When Stephanie Chai looks at urban
spaces, she not only sees what they are but also what they could be. An urban
and rural planner by trade, she's been involved in re-imagining spaces in the
Edmonton region both professionally and as a volunteer since 2013, when she
moved back to the city after finishing a master’s degree at Dalhousie
University in Halifax and working overseas in Trinidad. Through re-visioning
projects, she’s helping to build vibrancy in neigbourhoods and communities.
“When I came back to Edmonton, I wanted to rediscover and know the city in a different way than when I grew up here,” she says. “I saw a lot of change happening and momentum building, and I wanted to contribute to it.”
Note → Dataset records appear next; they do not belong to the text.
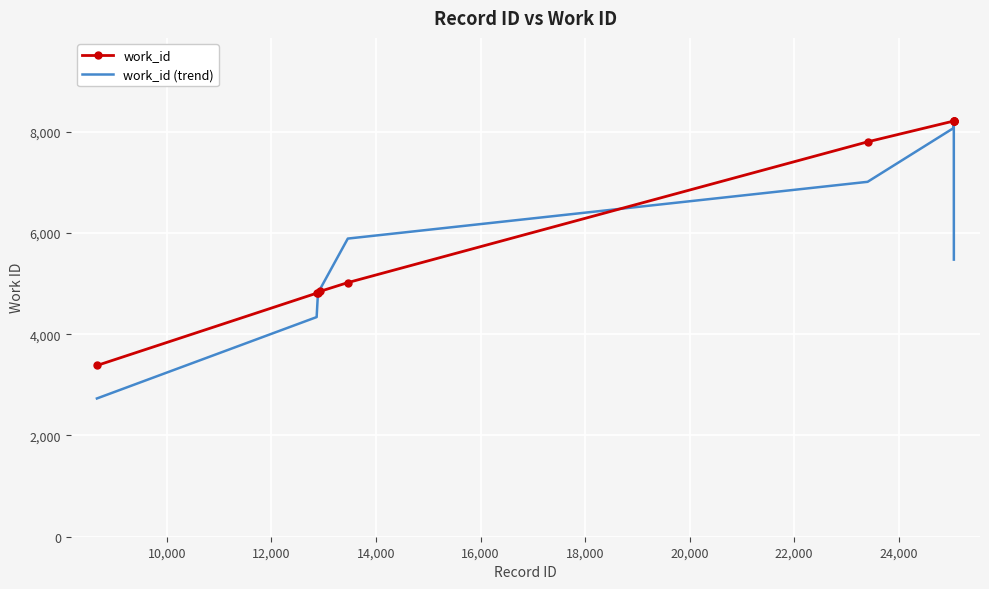

What is the minimum value shown in the chart?

2730.7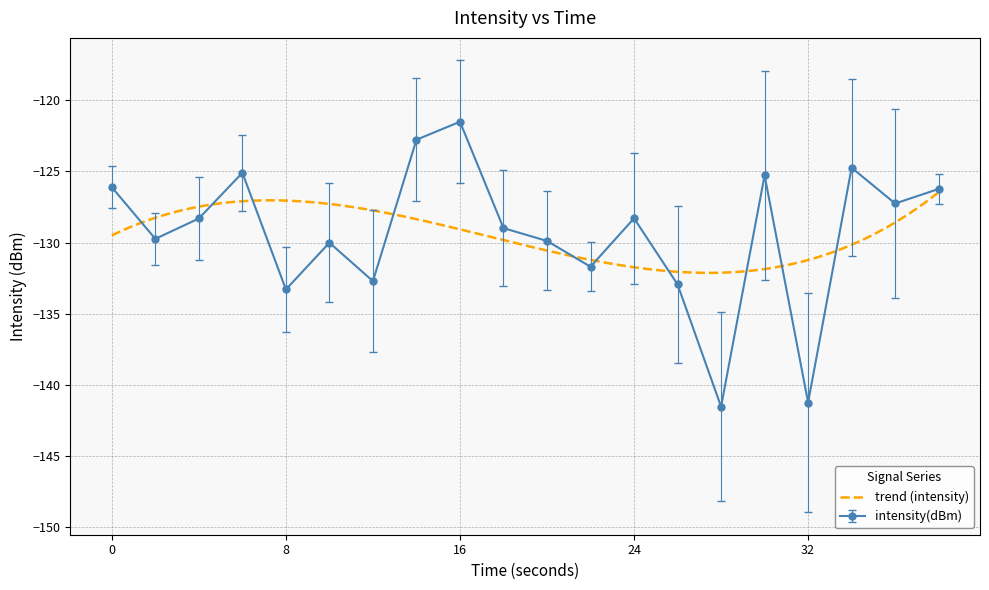

The value of intensity(dBm) at 32 is -141.2. True or false?

True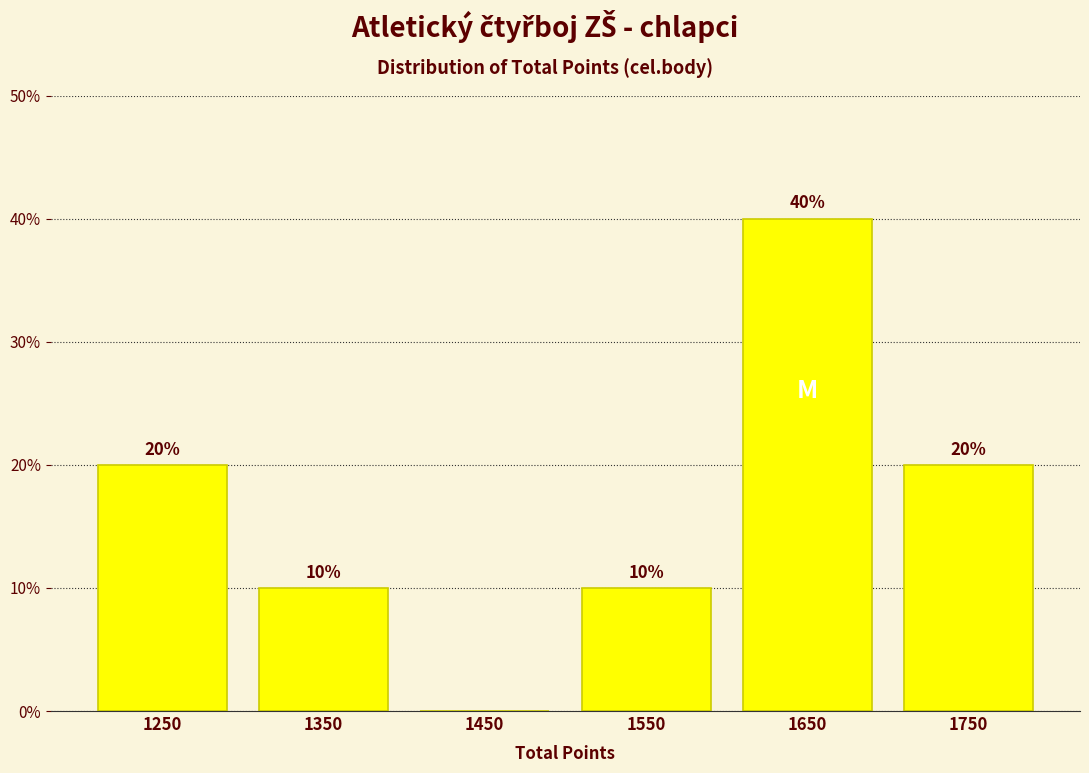

Reading left to right, what are all the values shown in this chart?

1250=20	1350=10	1450=0	1550=10	1650=40	1750=20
Stephanie has invited me and community researcher Crys Vanier into her home to talk about her community building work with organizations like the Local Good, Media Architecture Design Edmonton (MADE)’s Urban Interventions Committee, and the City of Edmonton Community Services Advisory Board. Her home is on the 14th floor of the Fox One condo tower in the downtown core. Right away, I’m struck by the perfect vantage point on urban space that the view from her living room gives her. It’s dark outside, and the buildings below are lit up brightly. The new Rogers Place arena shines like a silver spaceship.
Stephanie points out Vinci Park 103 parkade a couple of blocks away. It was the site of one of the first volunteer projects she took on with Blink, a group of Edmonton friends who are passionate about “capturing the city’s potential.” Supported by Awesome Edmonton and working with MADE, they reused a piece of #makescape—a system of grass tiles—to transform the space into a pop-up garden party in August 2013. The Parkade Party was a fundraiser for the Boyle Street Community Services’ Downtown Proud, a program for keeping the city core clean. It not only included food and carnival games but also a screening of the iconic ‘50s musical Grease and dance lessons from E-Town Salsa and the Sugar Swing Dance Club.
“There was incredible support from the community,” Stephanie says, “with about 400 attendees and lots of money raised.”
“We wanted to show participants and passersby that our streets are urban spaces with so much opportunity.”
Even closer to home, Stephanie helped turn the narrow gap beside her condo tower and the Japanese Village restaurant next door—a forgotten space in the urban fabric—into the Secret Alley Gallery, the scene of a one-day art installation called Eyes on the Street. The four-foot-wide pop-up gallery featured 21 pieces complete with lighting and drew over 600 viewers who could accidentally discover the artwork while browsing the stalls of the nearby downtown farmer’s market. In staging the art show, Stephanie and the three other gallery co-founders hoped to get people talking about how to make the best use of urban space.
“The gallery was a whimsical, fun approach to helping people enjoy these spaces,” Stephanie says. “If more people have their eyes on the street, it improves safety and vibrancy for everyone.”
When asked how to create vibrancy, Stephanie says that collaboration is key. “I thrive on collaborating,” she says. “I think there’s so much value in it. What I like most is connecting good people and starting the conversation.”
Part of the conversation is finding out what is possible in a community and whether people are ready to change their perceptions of a space. Resistance to change is often an opportunity to learn from other peoples’ views. And overcoming resistance sometimes means you have to “kill them with kindness,” Stephanie says. Allowing people to play and demonstrating how the space can be re-imagined also helps. An example is Streetmix Live!, a temporary installation of an online tool for visualizing street designs that she staged with MADE and Paths for People to help people re-imagine 104 Street. The installation included life-size replicas of trees, bike paths, sidewalks, and traffic that people could move around and remix to see how urban design decisions can affect a community.
“We wanted to show participants and passersby that our streets are urban spaces with so much opportunity,” Stephanie says.
What tips does she have for other people who want to do small-scale community design projects? Stephanie says that it’s important to push through tough spots like securing funding, getting critical community support, and finding pockets in your volunteers’ schedules. Once you overcome these challenges, “things can be amazing.” She also advises would-be re-visionaries to make sure they involve the right people in their projects, look for creative approaches to solving problems, persist—like a broken record—and include vibrancy in the conversation.
“Vibrancy is more about the community than the scale or form of a project. It’s the connection you have with other people,” she says.
As we gather up our notebooks and papers, Crys and I take a last look at the brilliant, sparkling view from Stephanie’s window. I’m a wordsmith and not at all visual, but I know I’ll never see a rooftop parkade, a narrow alley, or even my own street the same way again.